Wird es Capital Bra sein? Oder Hayiti?: Deutscher ESC-Kandidat für Rotterdam von Expertenjury gewählt
Eine „internationale Expertenjury aus 20 Musikprofis“ kann nicht irren? Guter Pop braucht keine Expertise! Eine Glosse.
Wie spannend das schon wieder ist! Es steht natürlich auch in diesem Jahr ein Eurovision Song Contest (ESC) an, in Rotterdam, wie man weiß, wegen des niederländischen Musikers Duncan Lawrence, der in Tel Aviv gewann, und wer für Deutschland antritt, ist entschieden. Wird aber erst am 27. Februar während einer ARD-Show bekannt gegeben.
Bis dahin darf spekuliert werden, ob dieses Mal der Rapper Capital Bra dabei ist. Oder die Rapperin Hayiti. Oder vielleicht Henning May?
Sicher ist: Es kann wirklich nur die allerhöchste Pop-Qualität sein. Denn dieses Mal war eine „internationale Expertenjury aus 20 Musikprofis“ an der Auswahl eines deutschen Top-Pop-Acts beteiligt, ja, und dazu noch eine sogenannte Eurovisionsjury „mit 100 Menschen aus ganz Deutschland“, wie der NDR nicht unstolz am Montag erklärt hat.
Es müsste also mit dem Teufel oder Udo Lindenberg zugehen, wenn nicht nur allerhöchste Popqualität aus Deutschland in Rotterdam an den Start geht, sondern dabei auch was herausspringt.
Platz 18 oder Platz 14 zum Beispiel – im Vergleich zum vergangenen Jahr, da die beiden jungen Sängerinnen Carlotta Truman und Laurita als S!sters Vorletzte wurden, wäre das ein Riesenerfolg. Doch man will mehr, nämlich gleich an den Erfolg von 2018 anknüpfen. Platz vier war das damals, erreicht von einem gewissen Michael Schulte.
Michael wer?, muss man sogleich fragen, und was war das noch mal für ein Song? Was man auch im Fall des Siegers von Tel Aviv fragen könnte, Duncan who? Und wer war sonst noch alles in Israel so dabei?

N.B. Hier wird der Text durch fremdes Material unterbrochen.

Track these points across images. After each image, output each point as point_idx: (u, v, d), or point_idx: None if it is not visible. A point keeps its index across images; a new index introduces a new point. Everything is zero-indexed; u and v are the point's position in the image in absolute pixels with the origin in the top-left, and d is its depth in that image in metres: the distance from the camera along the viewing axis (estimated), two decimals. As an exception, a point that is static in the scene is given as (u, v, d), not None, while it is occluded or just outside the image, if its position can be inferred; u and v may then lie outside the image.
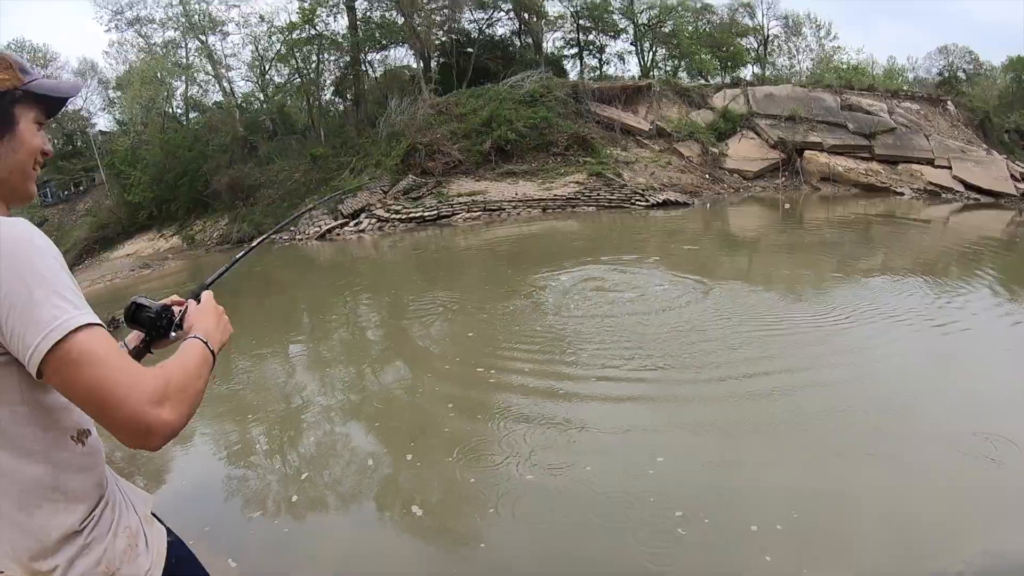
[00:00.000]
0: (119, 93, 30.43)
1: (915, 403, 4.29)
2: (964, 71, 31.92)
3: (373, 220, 20.30)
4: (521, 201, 19.50)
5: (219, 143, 25.29)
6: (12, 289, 0.91)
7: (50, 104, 1.11)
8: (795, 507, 3.13)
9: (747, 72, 29.83)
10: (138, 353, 1.27)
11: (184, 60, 28.12)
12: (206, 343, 1.16)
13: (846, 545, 2.84)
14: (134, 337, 1.29)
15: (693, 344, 5.79)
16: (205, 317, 1.24)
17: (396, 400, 5.52)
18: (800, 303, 7.21)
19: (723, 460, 3.72)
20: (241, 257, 1.60)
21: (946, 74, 31.79)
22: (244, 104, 27.94)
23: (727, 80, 27.41)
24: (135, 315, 1.25)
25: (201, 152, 25.21)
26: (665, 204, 18.85)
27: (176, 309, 1.28)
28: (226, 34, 27.61)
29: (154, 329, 1.26)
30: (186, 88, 28.69)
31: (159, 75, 27.81)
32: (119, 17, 27.68)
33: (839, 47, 32.25)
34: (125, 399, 0.92)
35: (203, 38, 27.84)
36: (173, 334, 1.26)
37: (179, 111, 29.06)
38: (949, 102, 25.37)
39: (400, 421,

Ach ja, und was macht eigentlich Lena gerade, außer überall mit Mark Forster gesehen zu werden?
Pop-Trash hat auch so seine Reize
Die Relevanz, die der ESC in der öffentlichen Wahrnehmung und bei angeblich im vergangenen Jahr 200 Millionen Zuschauern in der ganzen Welt hat, steht weiterhin in keinem Verhältnis zu seiner popmusikalischen Relevanz. Es gibt den ESC-Pop und es gibt Pop. Dass dieser Wettbewerb ein so gewichtiger ist, liegt zum einen an seinem Spektakel- und Wettbewerbscharakter, daran, dass hier Nationen gegeneinander antreten, was in einem vereinten Europa auch was leicht Anachronistisches hat; zum anderen daran, dass Pop-Trash auch so seine Reize hat.

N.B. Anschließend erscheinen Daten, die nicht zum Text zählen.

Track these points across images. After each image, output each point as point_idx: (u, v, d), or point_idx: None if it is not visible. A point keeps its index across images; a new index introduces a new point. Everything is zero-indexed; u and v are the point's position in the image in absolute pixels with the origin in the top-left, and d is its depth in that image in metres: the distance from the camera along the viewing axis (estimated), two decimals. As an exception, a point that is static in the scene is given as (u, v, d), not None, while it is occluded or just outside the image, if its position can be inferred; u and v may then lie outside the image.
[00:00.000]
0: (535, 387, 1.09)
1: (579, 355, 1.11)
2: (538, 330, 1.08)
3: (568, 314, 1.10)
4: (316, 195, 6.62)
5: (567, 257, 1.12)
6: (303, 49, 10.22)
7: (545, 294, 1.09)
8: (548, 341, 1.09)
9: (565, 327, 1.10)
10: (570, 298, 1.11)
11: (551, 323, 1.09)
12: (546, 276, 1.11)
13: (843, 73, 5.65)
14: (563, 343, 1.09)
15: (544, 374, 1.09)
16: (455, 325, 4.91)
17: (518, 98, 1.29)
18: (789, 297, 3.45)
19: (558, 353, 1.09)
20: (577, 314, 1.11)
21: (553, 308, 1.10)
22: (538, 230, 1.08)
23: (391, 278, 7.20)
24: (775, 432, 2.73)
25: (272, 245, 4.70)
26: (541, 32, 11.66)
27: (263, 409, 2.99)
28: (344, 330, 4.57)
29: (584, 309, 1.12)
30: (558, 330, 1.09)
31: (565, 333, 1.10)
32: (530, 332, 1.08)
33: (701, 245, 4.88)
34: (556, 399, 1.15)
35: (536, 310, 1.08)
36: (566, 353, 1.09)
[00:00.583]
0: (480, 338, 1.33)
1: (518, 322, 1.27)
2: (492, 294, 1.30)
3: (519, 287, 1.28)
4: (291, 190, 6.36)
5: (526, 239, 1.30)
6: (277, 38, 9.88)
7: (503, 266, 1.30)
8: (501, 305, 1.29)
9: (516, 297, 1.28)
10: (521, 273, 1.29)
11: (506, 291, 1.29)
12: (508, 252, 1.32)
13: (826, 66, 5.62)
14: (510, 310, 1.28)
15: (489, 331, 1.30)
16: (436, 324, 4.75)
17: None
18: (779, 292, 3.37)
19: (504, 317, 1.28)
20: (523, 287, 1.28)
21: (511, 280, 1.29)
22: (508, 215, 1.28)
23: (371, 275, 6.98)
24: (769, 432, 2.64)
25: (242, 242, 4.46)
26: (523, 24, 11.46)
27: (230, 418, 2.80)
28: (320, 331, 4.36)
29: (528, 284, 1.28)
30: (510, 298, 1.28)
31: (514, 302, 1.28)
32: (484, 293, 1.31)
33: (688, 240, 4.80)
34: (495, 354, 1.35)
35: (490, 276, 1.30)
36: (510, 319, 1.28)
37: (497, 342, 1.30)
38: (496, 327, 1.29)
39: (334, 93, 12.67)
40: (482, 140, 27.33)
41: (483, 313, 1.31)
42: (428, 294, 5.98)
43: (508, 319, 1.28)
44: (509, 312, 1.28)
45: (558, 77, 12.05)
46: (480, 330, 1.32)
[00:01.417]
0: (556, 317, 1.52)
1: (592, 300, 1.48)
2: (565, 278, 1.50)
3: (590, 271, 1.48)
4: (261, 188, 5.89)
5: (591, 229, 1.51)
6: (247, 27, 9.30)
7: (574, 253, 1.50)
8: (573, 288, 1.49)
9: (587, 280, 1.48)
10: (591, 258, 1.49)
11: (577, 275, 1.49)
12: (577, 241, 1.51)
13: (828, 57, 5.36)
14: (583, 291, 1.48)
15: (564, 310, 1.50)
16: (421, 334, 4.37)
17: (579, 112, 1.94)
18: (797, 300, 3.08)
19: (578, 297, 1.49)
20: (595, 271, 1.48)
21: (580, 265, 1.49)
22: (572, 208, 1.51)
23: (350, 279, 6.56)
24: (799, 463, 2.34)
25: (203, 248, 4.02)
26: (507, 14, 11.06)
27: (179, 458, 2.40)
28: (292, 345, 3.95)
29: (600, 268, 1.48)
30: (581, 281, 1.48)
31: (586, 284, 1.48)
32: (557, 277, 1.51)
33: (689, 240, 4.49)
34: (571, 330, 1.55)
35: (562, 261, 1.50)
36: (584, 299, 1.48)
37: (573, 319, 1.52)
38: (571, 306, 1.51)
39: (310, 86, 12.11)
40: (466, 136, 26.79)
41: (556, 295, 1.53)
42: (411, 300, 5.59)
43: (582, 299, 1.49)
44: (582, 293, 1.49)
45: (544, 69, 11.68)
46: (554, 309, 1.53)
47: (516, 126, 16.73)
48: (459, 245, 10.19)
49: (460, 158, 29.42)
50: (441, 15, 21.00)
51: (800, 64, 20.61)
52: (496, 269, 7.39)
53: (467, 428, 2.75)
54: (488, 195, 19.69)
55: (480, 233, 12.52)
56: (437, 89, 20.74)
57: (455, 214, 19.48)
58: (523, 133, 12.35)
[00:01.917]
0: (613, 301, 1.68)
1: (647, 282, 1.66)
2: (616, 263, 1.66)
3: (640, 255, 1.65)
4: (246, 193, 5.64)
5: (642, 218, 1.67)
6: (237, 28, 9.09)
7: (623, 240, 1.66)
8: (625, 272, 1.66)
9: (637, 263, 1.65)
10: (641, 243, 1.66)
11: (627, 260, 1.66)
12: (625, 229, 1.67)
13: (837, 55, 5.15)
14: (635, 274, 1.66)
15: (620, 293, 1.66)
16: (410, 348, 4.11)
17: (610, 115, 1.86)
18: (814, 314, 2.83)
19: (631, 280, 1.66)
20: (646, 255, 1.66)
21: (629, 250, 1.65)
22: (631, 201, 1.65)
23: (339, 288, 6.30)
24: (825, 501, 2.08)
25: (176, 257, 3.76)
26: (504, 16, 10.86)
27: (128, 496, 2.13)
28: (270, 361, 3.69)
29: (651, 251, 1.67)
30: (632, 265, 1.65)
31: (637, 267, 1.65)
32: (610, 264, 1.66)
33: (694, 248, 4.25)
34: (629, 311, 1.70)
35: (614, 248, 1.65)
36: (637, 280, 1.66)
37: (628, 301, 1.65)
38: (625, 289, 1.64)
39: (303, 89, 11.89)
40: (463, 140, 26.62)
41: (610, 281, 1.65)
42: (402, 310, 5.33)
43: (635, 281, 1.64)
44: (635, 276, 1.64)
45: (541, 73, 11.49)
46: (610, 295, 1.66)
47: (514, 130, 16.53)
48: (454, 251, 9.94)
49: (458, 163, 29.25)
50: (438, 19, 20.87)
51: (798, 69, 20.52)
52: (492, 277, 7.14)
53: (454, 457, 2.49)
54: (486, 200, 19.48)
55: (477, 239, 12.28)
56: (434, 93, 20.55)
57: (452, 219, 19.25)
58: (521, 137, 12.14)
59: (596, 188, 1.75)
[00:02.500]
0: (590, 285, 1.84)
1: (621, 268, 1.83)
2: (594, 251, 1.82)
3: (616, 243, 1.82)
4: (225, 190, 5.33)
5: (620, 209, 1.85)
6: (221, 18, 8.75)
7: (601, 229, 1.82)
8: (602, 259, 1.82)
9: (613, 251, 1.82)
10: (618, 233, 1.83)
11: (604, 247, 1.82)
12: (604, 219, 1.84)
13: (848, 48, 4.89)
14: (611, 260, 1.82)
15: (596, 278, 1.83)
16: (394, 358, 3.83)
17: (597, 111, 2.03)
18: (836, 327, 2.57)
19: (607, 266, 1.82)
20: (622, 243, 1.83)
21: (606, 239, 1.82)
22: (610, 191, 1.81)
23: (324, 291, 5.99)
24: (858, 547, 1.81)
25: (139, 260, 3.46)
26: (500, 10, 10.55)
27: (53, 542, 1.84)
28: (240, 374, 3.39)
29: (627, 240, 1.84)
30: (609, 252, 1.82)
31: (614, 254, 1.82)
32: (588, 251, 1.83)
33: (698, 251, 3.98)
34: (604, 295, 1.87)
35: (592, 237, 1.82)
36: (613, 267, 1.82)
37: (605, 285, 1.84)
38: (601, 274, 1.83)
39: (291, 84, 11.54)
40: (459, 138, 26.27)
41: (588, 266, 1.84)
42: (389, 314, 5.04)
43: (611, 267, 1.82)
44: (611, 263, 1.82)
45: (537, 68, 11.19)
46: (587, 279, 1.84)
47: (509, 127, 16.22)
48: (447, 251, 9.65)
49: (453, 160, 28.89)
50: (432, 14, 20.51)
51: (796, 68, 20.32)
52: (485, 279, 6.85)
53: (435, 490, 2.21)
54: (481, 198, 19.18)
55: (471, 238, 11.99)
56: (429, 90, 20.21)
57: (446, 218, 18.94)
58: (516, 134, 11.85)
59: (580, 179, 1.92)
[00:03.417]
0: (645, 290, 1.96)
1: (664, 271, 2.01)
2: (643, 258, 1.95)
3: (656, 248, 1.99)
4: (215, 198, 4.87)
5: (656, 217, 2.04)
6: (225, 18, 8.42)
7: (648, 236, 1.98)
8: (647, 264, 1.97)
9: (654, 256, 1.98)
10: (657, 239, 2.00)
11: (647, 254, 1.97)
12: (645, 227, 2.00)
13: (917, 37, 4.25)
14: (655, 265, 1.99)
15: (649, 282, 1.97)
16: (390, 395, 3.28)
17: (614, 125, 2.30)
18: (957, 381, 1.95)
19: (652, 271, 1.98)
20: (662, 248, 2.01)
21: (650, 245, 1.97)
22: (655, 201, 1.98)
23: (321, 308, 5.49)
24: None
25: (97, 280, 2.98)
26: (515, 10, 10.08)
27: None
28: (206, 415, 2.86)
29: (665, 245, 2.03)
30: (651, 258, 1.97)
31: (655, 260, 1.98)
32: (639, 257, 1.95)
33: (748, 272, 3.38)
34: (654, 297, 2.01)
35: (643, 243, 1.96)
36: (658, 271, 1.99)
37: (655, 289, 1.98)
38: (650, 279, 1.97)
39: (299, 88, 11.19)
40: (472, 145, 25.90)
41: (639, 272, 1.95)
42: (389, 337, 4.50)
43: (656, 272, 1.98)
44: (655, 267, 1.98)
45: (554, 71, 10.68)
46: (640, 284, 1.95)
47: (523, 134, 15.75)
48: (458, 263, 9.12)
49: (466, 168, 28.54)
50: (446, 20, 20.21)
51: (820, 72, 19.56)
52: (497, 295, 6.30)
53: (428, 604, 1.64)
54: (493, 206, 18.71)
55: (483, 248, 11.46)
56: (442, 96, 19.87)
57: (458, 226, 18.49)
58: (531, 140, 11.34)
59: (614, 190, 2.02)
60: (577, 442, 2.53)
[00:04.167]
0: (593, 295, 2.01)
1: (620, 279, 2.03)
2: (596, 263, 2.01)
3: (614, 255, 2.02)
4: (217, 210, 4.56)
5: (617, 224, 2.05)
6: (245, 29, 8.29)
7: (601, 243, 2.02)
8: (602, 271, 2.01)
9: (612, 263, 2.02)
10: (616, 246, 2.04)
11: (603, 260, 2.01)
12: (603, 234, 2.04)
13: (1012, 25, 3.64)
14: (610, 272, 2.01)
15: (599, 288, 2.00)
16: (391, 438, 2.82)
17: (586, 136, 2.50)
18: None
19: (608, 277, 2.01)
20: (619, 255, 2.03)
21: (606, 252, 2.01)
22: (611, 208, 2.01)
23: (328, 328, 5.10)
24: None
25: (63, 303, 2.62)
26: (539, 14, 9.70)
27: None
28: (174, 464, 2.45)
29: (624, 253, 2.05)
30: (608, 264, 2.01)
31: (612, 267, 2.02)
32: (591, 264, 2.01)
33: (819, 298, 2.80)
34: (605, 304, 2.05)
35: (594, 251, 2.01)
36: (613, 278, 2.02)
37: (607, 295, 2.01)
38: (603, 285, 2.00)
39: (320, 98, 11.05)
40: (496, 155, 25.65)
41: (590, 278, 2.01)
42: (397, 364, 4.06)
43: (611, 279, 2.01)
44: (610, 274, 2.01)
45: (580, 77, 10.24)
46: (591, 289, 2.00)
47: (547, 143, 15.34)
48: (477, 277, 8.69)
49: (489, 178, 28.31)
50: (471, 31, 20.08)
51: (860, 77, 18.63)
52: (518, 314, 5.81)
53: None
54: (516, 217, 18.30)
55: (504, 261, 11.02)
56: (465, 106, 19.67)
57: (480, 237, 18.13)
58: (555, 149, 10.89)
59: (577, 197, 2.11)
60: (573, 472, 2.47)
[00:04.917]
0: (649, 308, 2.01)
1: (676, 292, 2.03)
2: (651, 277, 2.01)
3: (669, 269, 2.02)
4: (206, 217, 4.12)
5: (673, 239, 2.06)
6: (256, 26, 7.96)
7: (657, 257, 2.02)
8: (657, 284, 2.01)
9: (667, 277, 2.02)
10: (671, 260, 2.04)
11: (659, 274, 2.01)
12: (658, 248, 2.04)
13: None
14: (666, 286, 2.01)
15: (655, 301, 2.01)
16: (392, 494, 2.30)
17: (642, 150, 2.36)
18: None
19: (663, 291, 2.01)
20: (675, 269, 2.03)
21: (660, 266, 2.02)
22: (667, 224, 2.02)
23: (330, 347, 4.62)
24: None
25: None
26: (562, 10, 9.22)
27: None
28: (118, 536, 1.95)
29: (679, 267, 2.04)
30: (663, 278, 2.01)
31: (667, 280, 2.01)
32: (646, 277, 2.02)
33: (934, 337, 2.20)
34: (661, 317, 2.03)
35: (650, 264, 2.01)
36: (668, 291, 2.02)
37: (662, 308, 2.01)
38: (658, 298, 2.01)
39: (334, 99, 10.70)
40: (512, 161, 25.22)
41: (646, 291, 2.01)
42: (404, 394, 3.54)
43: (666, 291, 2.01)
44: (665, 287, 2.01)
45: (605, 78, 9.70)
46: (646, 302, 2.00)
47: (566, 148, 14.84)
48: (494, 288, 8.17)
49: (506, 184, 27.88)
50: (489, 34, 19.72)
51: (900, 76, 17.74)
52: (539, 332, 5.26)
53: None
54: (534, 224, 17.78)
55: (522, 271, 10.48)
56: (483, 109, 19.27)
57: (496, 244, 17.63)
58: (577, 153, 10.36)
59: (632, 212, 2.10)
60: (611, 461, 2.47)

Der Siegerbeitrag habe „die nationalen und internationalen Expertinnen und Experten begeistert“, frohlockte der ARD- Unterhaltunsgkoordinator Thomas Schreiber. Umso öfter jedoch bei der ARD vom Pop-Expertentum die Rede ist, desto verdächtiger ist das Ganze. Guter Pop, ein guter Popsong braucht keine Expertise. Der ist in der Regel auf einmal in der Welt, und danach kann er analysiert werden. Aber so funktioniert der ESC leider nicht.